Coronavirus en Argentina: los proyectos solidarios para hacer máscaras con impresoras 3D
Cada grupo tiene sus formas y recibieron buenas respuestas de los médicos que las utilizan.

05 de julio de 2020

El avance del coronavirus obligó a los médicos, enfermeros y personal de salud del mundo a trabajar incansablemente para atender a los enfermos. El aplauso diario de las 21 es una pequeña manera de agradecer su labor constante. Sin embargo, algunas personas también decidieron aportar su granito de arena y ayudar desde su lugar para que cuenten con las herramientas necesarias. Algunos de los proyectos solidarios consisten en la fabricación de barbijos, respiradores y máscaras de plástico.

A la par del aumento de contagios y muertes por coronavirus en el país, también aumentan los interrogantes y hay escasez de respuestas sobre esta nueva enfermedad y las medidas que hay que tomar para prevenirla. Las fuentes consultadas por Clarín que se encargan de hacer máscaras con impresoras 3D coincidieron en destacar la falta de guías o protocolos oficiales que indiquen cómo realizarlas y de qué manera limpiarlas para que puedan ser utilizadas por el personal de salud. Por eso, frente a esta situación cada uno lo resuelve como puede.

El Ministerio de Educación de la Ciudad impulsa un proyecto de creación de máscaras, que comenzaron a repartirse este viernes en el Hospital Álvarez y se entregarán también en el Garrahan, el Hospital de Niños Ricardo Gutiérrez y Casa Cuna. Las fuentes consultadas explican que los insumos para la fabricación de 100 protectores faciales son: 100 metros de filamento para impresora 3D PLA 1,75 mm; 35 metros de elástico de 3 milímetros de diámetro; 100 hojas A4 de acetato de 2,5mm de espesor transparente, y un aerosol de fijador para pelo normal de 250 ml.

Por otro lado, Nación Servicios S. A. llevó a cabo un proyecto similar y fabricó cerca de 1000 mascarillas con impresoras 3D. Surgió de un grupo de trabajadores: Diego D´Onofrio, Hernán D´Avella, Lucía Castro y Leandro Abrichasu.
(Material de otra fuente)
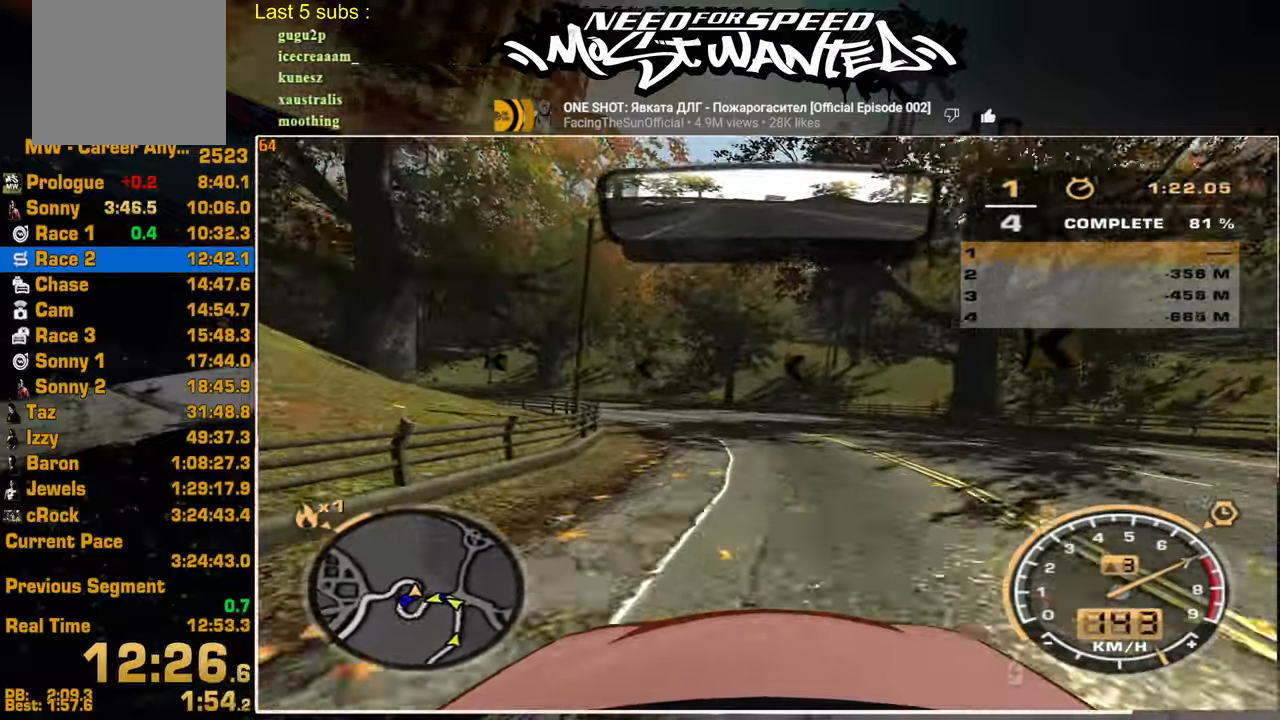
{"buttons": ["R2"], "left_stick": "center", "right_stick": "center", "events": []}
Se entregaron a la Dirección de Educación Operacional (DEOP) de Campo de Mayo, la Policía Federal en San Isidro, a la base de ambulancias del Hospital San Isidro, al Pami y al Hospital de Tigre.

Ariel Rudistein, del área de Relaciones Institucionales de Nación Servicios, explica que cada mascarilla tiene un tiempo aproximado de dos horas y media de impresión en filamento PLA. Una vez impresas, se tiene que recortar de forma manual la placa frontal que está hecha con una lámina PET Cristal. “El diseño fue realizado en base a las sugerencias de infectólogos, inmunólogos y kinesiólogos respiratorios del Hospital de Clínicas. Además, tomamos la experiencia de países asiáticos”, explica. Además, advierte que no existe una certificación nacional o internacional sobre la forma de realizar las mascarillas, por eso consultaron con esos especialistas. Si bien no tienen guías o protocolos afirman que en los lugares donde fueron entregadas recibieron buenas respuestas y dijeron que eran útiles.

Son muchas las personas que tratan de aportar desde sus lugares para combatir el virus que tiene paralizado al mundo. Si bien no hay guías, ni protocolos oficiales, usan los elementos que tienen a mano para hacer que las máscaras sean útiles y efectivas.